Minderman flipped up the river on day one and caught plenty of keepers, but he changed things up and ran into the Lake Havasu Marina on day two. There, he capitalized on five big ones that were moving into the sheltered area to spawn, but it wasn’t the same on the final day.

“I could tell it wasn’t gonna happen, so I left there about noon and ran up into the river,” says Minderman. “I was fishing tules and some rock, and I caught quite a few fish, but not the size I was looking for.”

In the marina, Minderman plied a drop-shot and a weightless Yamamoto Senko. Around the tules he flipped a light Texas-rigged tube from Clearwater Custom Tackle.


8. Another top 10 for Uribe

Coming into the final day, everyone thought Joe Uribe Jr. might do it again, but he ended up weighing only four keepers and staying put in eighth place with a final weight of 42-4.

“In the morning I was throwing the swimbait, fishing shallow coves with brush piles and shade was the key,” says Uribe. “Then at about 10 o’clock I started resorting to smallmouths. I was fishing secondary points just on the inside of main lake points.”

Uribe used his famous swim jig/big swimbait combo for largemouths, and says a coppertreuse-colored Z-Man Finesse TRD on a custom 3/32-ounce head and a 6-inch oxblood light red flake-colored Roboworm Straight Tail Worm on a drop-shot did his smallmouth damage.


9. Swimming things work for Milligan

Jason Milligan has now made four top 20s in a row on Havasu and seems to have developed a knack for it despite only boating four keepers on the last day.

“I like the desert lakes, I’m from northern California where we have a lot of fish,” says Milligan. “The Colorado River lakes don’t have the population that we do, but it’s a nice challenge. Of all the Colorado River lakes I’ve fished, I prefer Havasu over all of them.”

Milligan fished for smallmouth with a with a 3-inch Megabass Spark Shad on a 3/16-ounce jig head all three days. For smallmouth, he stuck to the main basin and targeted points and humps in 10 to 20 feet of water, swimming and crawling his swimbait back. On the first two days Milligan also fished habitats and trees for largemouths with a ¾-ounce swim jig paired with a 4.8-inch Keitech Swing Impact FAT.

“I don’t really know what changed,” says Milligan of day three. “I was catching my fish the same way, but I never did go throw the deep swim jig.
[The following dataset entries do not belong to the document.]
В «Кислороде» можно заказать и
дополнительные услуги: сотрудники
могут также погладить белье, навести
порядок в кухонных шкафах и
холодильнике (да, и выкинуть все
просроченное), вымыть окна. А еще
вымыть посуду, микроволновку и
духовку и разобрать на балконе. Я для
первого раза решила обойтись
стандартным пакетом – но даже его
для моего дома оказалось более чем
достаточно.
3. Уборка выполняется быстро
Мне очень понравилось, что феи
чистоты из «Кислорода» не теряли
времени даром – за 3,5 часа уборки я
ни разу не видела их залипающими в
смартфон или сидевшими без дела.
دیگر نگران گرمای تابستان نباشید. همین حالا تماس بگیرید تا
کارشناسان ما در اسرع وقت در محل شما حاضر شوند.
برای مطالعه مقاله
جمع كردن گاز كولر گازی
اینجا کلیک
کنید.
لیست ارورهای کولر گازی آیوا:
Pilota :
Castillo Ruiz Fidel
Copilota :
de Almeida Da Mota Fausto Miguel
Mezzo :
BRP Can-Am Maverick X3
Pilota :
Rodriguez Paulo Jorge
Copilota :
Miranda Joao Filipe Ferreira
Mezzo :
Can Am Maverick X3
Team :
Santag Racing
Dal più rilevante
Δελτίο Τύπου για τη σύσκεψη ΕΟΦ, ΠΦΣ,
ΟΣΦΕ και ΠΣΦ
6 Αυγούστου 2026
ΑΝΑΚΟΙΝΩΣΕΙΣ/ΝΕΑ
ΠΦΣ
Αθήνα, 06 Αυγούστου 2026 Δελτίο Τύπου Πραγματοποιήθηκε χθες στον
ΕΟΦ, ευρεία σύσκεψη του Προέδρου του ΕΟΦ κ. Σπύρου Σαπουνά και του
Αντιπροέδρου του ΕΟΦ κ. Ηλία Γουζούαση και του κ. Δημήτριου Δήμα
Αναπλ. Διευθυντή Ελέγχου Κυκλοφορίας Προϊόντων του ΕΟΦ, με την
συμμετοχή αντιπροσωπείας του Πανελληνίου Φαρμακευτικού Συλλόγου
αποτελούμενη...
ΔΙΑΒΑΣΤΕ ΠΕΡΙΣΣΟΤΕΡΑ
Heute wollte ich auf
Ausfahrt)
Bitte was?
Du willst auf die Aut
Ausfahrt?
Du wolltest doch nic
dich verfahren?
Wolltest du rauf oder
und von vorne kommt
I probably should have, but I wanted to get five before I did that and I didn’t get a bite after 11:30.”

Despite not catching a limit, his 40-15 total weight was enough for a solid check and points.


10. Wright fishes south

Jay Wright only caught one 4-pounder on day three, but a solid day one and a big day two got him into the top 10 where he’d cap the week off with 34-7 worth of Havasu bass.

“I was catching mostly smallmouth on rock,” says Wright. “I was fishing in goosenecks and s-bends, and the south wind just stopped the current today. They were running stronger current on day two and I was able to get on spots I wanted to get on. That’s why it was so good.”

Wright used a wide variety of baits that included an oxblood light red flake-colored Roboworm Straight Tail Worm on a drop-shot, a homemade green pumpkin jig trailered with a Berkley PowerBait Fight’n Bug, a nail-weighted Jackall Crosstail Shad and a Duo Realis Vibration lipless crankbait.

Wright primarily fished the southern part of the lake, and it was basically just him and Uribe down there on the final day. Despite that, neither pro could muster a limit from the more canyon-looking section of Havasu.